HUD Secretary Jackson (third from left) and Mayor Ray Nagin (behind, right) opening 500 units of new housing in the Lower Ninth Ward
The vote itself was 7-0 — no one opposed demolition.
HUD officials said they hoped to be able to start demolition within weeks.
Critics, however, said the agreement amounted to minor changes. Endesha Juakali, a protest leader arrested on a charge of disturbing the peace [and an attorney whose law license has been revoked — Ed.], said Thursday’s confrontation with the council was not the last breath from protesters.
“For everything they do, we have to make them pay a political consequence,” Juakali said. He vowed that when the bulldozers try to demolish the St. Bernard complex, “it’s going to be an all- out effort.”
Then what, Mr. Juakali?

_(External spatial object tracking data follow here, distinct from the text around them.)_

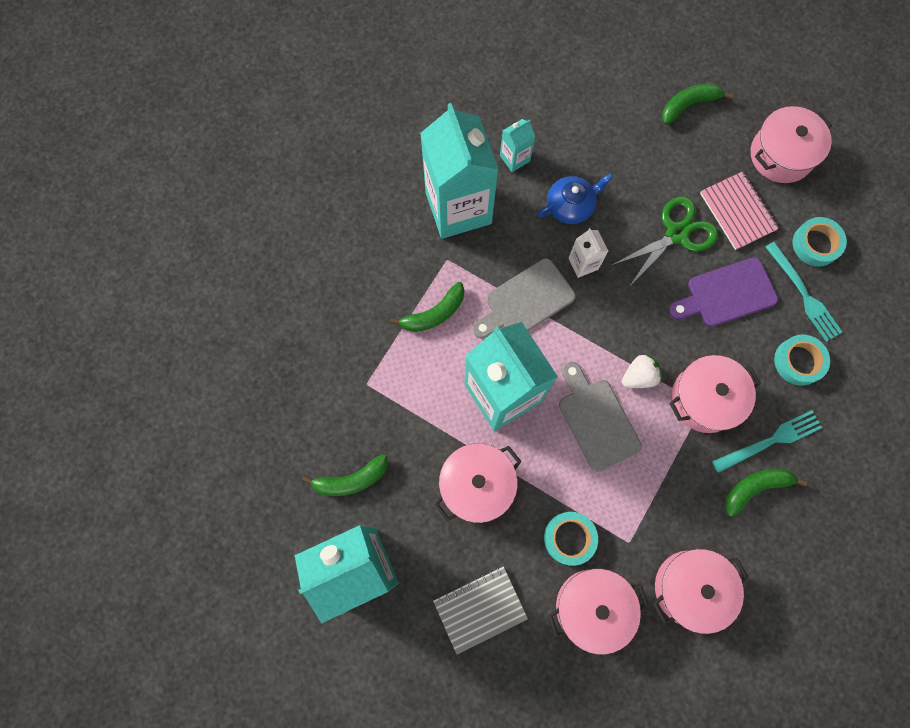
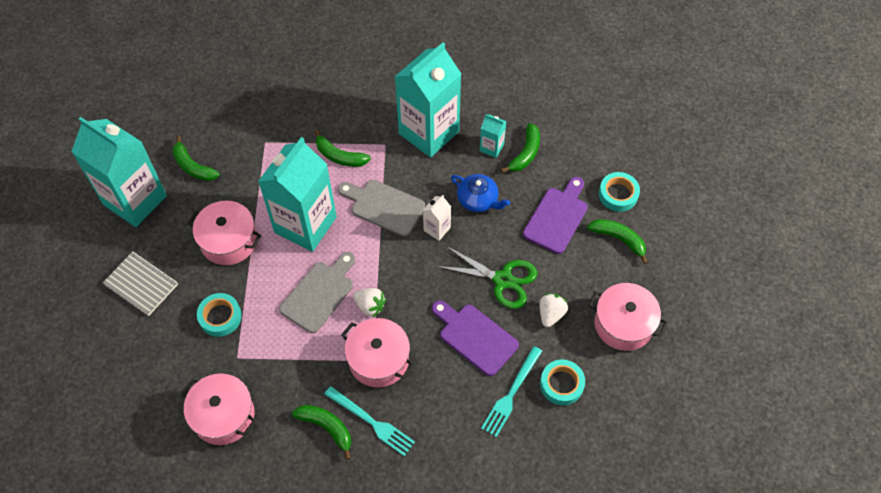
camera: 60 degrees right, 15 degrees down
pink pot [548,569,649,655] -> none
pink notebook [700,171,779,250] -> white strawberry [540,293,568,327]
turquoise tape [774,334,830,386] -> turquoise tape moved to [599,172,640,212]
none -> green banana [501,123,540,173]
none -> purple cutting board [523,177,588,254]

After you’ve made ‘them’ pay ‘a political consequence,’ where will the housing come from?
For weeks, protesters have been gearing up to battle with bulldozers and have discussed a variety of tactics, including lying in front of the machinery.
How will lying down in front of bulldozers improve the housing?
Attorneys handling lawsuits to stop the demolitions said they have not exhausted their legal options. One suit is challenging the bidding process for selecting the developers while another one contending the demolitions are illegal is on appeal in the federal courts.
The whole show has a fundamental un-seriousness about it.

Let’s suppose for a moment that the Federal government is duplicitous, that it cares not a whit for the poor people, and that demolition is simply a pretext for dispersal. Opposing demolition, and showing no interest in the promises of rebuilding, actually helps your opponents. They don’t have to build anything new if they are spending time litigating their right to demolish the buildings. Meanwhile, the residents whom the advocates claim to represent have no housing, and must fund for themselves.
It’s a shame. The housing is mortally wounded and should be gone. Energy expended in preventing it from being torn down simply delays the time when new housing may arise.